Never at any stage did we feel unsafe on our bikes in France – cyclists are so common on the roads and the drivers are courteous. Mostly however, we rode on back country roads – very pretty, quiet and easy to negotiate It was July, so quite a busy time of year, yet en route to Orange we encountered only a few cyclists, however we did see what we dreamed of seeing – our first fields of lavender, head-high fields of sunflowers, wonderful apricot-coloured Provencal farmhouses with their ubiqitous blue shutters, and vineyards and orchards galore.

We had very little trouble with the detailed directions on that first morning except at one crossroads, but we worked it out, and in no time we were cycling into Châteauneuf-du-Pape and having lunch in the sun at a lovely roadside cafe- with a wine for me and yes, horror of horrors, a beer for my husband!

After a lingering lunch, it was back on the bikes and off we meandered towards Orange, stopping frequently along the way to take in the sights. After a slightly confusing time in the centre of the town, we found out way to the hotel. France-Bike had delivered our bags, so we were able to shower and set off to explore the town.

Orange has an impressive and very well preserved Roman amphitheatre (a World Heritage site), which at the time of our visit, was being set up for a performance of Madame Butterfly – what a brilliant setting for an opera! The town is charming, and yes, has quite an orange look to it due to the colouring of the roofing and buildings. While Orange is not the most exciting of all the towns we saw, it was well worth a visit.

With regard to the hotel in Orange, accommodation with France-Bike is always good, although for some reason we were not placed in their usual Hotel L’Herbier D’Orange, but rather at Hotel Le Louvre, which was a lot further out of the town centre, near the railway station.
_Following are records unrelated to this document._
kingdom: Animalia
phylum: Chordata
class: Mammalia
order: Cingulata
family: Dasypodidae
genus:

L’Herbier, where the two Americans were staying, would have been a more attractive option, as it was very central and close to the Amphitheatre. Le Louvre however, did have a pool in a pretty and sheltered setting, and the room was clean and comfortable with a very nice bathroom. It was a perfectly adequate place to rest and contemplate our first day’s ride, and to look forward to the next day….. stage two from Orange to Vaison-de-la-Romaine.